SHTX IV is a type 2 sea anemone sodium channel toxin, of which the mode of action has not been studied yet. However, due to the high similarity in its sequence with Rp II it might be possible that it shares the same effect, which is prolonging the inactivation of the sodium channel.

== Toxicity ==
SHTX I, II, III and IV are tested on crabs to reveal their paralytic activity (ED_{50}) and lethal activity (LD_{50}). SHTX I, II and III are not lethal to crabs, but they induce paralysis. The values of ED_{50} are 430 μg/kg for SHTX I and II and 183 μg/kg for SHTX III. However, SHTX IV can be lethal to crabs, with an estimated LD_{50} of 93 μg/kg.
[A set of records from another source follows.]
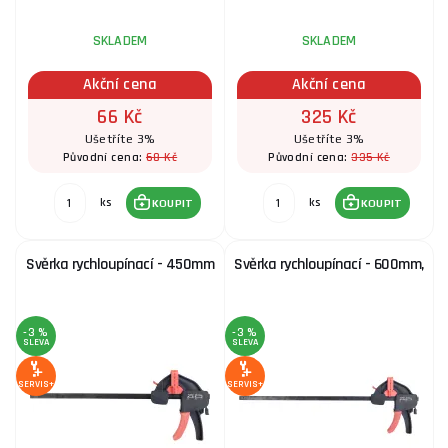
SKLADEM
SKLADEM
Akční cena
Akční cena
66 Kč
325 Kč
Ušetříte 3%
Ušetříte 3%
68 Kč
335 Kč
Původní cena:
Původní cena:
ks
ks
KOUPIT
KOUPIT
Svěrka rychloupínací - 450mm
Svěrka rychloupínací - 600mm,
-3 %
-3 %
SLEVA
SLEVA
SERVIS+
SERVIS+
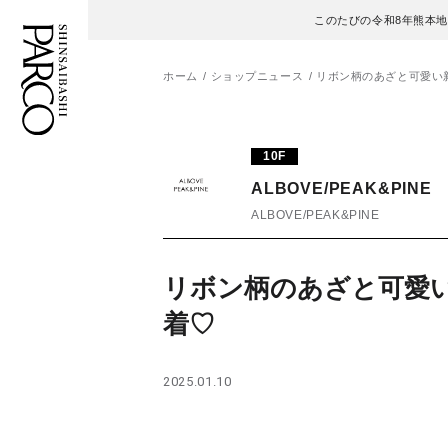
このたびの令和8年熊本
ホーム
ショップニュース
リボン柄のあざと可愛い
フロアガイド
ENGLISH
10F
ALBOVE/PEAK&PINE
施設案内・アクセス
繁体字
ALBOVE/PEAK&PINE
イベント・ポップアップ
簡体字
リボン柄のあざと可愛
ニュース
한국어
着♡
レストラン・カフェ
ภาษาไทย
2025.01.10
TAX FREE
日本語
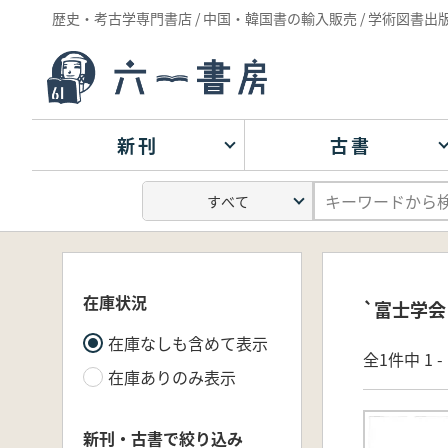
歴史・考古学専門書店 / 中国・韓国書の輸入販売 / 学術図書出
新刊
古書
在庫状況
`富士学会
在庫なしも含めて表示
全1件中 1 
在庫ありのみ表示
新刊・古書で絞り込み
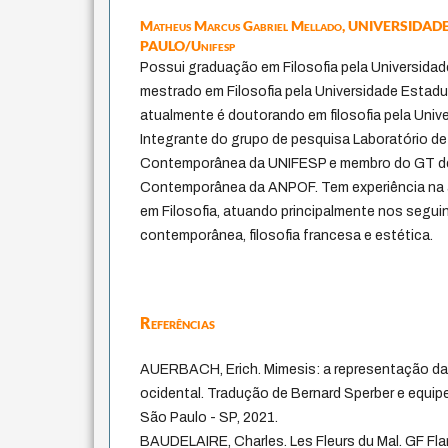
Matheus Marcus Gabriel Mellado,
UNIVERSIDADE
PAULO/Unifesp
Possui graduação em Filosofia pela Universidad
mestrado em Filosofia pela Universidade Estadu
atualmente é doutorando em filosofia pela Univ
Integrante do grupo de pesquisa Laboratório de
Contemporânea da UNIFESP e membro do GT de 
Contemporânea da ANPOF. Tem experiência na á
em Filosofia, atuando principalmente nos seguin
contemporânea, filosofia francesa e estética.
Referências
AUERBACH, Erich. Mimesis: a representação da r
ocidental. Tradução de Bernard Sperber e equipe
São Paulo - SP, 2021.
BAUDELAIRE, Charles. Les Fleurs du Mal. GF Flam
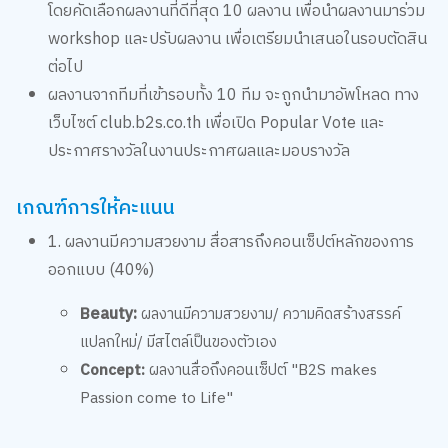
โดยคัดเลือกผลงานที่ดีที่สุด 10 ผลงาน เพื่อนำผลงานมาร่วม
workshop และปรับผลงาน เพื่อเตรียมนำเสนอในรอบตัดสิน
ต่อไป
ผลงานจากทีมที่เข้ารอบทั้ง 10 ทีม จะถูกนำมาอัพโหลด ทาง
เว็บไซต์ club.b2s.co.th เพื่อเปิด Popular Vote และ
ประกาศรางวัลในงานประกาศผลและมอบรางวัล
เกณฑ์การให้คะแนน
1.
ผลงานมีความสวยงาม สื่อสารถึงคอนเซ็ปต์หลักของการ
ออกแบบ (40%)
eauty:
B
ผลงานมีความสวยงาม/ ความคิดสร้างสรรค์
แปลกใหม่/ มีสไตล์เป็นของตัวเอง
Concept:
ผลงานสื่อถึงคอนเซ็ปต์ "B2S makes
Passion come to Life"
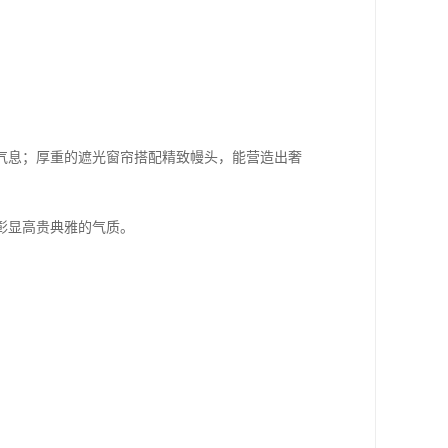
气息；厚重的遮光窗帘搭配精致幔头，能营造出奢
彰显高贵典雅的气质。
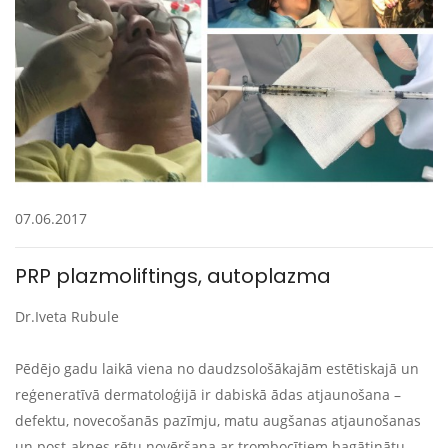
07.06.2017
PRP plazmoliftings, autoplazma
Dr.Iveta Rubule
Pēdējo gadu laikā viena no daudzsološākajām estētiskajā un
reģeneratīvā dermatoloģijā ir dabiskā ādas atjaunošana –
defektu, novecošanās pazīmju, matu augšanas atjaunošanas
un post-aknes rētu novēršana ar trombocītiem bagātinātu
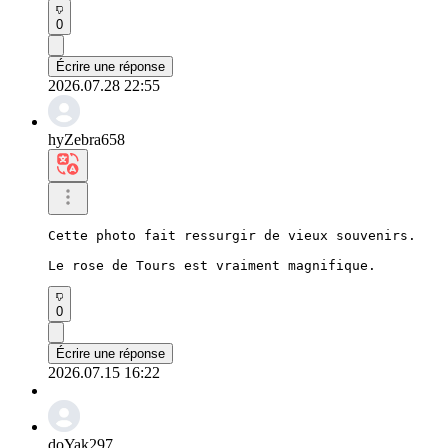
0
Écrire une réponse
2026.07.28 22:55
hyZebra658
Cette photo fait ressurgir de vieux souvenirs.

Le rose de Tours est vraiment magnifique.
0
Écrire une réponse
2026.07.15 16:22
doYak297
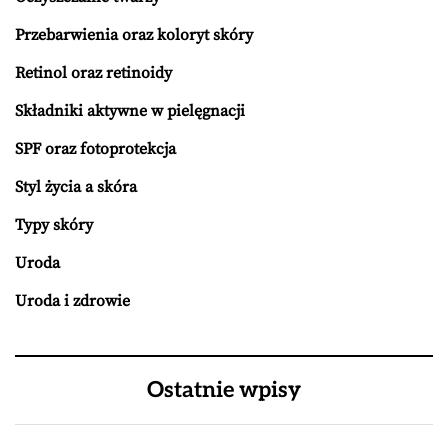
Przebarwienia oraz koloryt skóry
Retinol oraz retinoidy
Składniki aktywne w pielęgnacji
SPF oraz fotoprotekcja
Styl życia a skóra
Typy skóry
Uroda
Uroda i zdrowie
Ostatnie wpisy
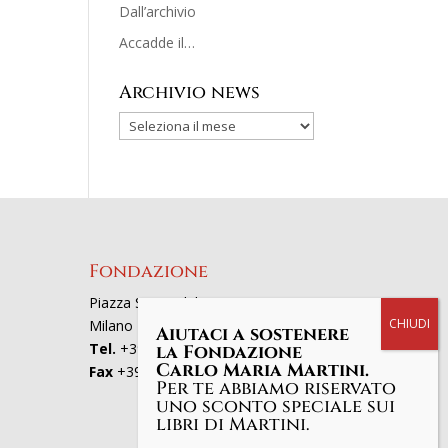
Dall’archivio
Accadde il…
Archivio news
Fondazione
Piazza San Fedele 4, 20121
Milano
Aiutaci a sostenere
Tel.
+39 02863521
la Fondazione
Carlo Maria Martini.
Fax
+39 0286352801
Per te abbiamo riservato
uno sconto speciale sui
libri di Martini.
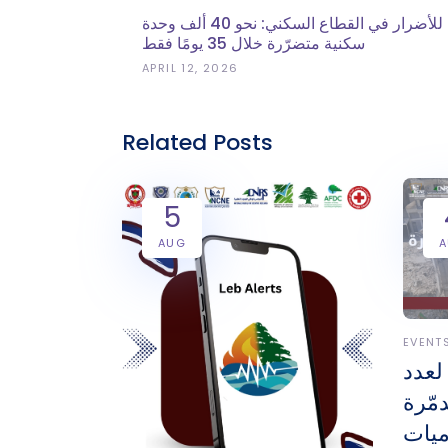
تقييم للأضرار في القطاع السكني: نحو 40 ألف وحدة
سكنية متضرّرة خلال 35 يومًا فقط
APRIL 12, 2026
Related Posts
5
AUG
EVENT
لعدد
مّرة
ميات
Contact with the sea anemone S. haddoni can induce an anaphylactic shock.

== Treatment ==
No specific treatment is available for intoxication with SHTX I, II, III or IV. In addition, it is not known what the specific symptoms of an intoxication with one of these toxins are in humans, since the effects of these toxins have only been tested on crabs.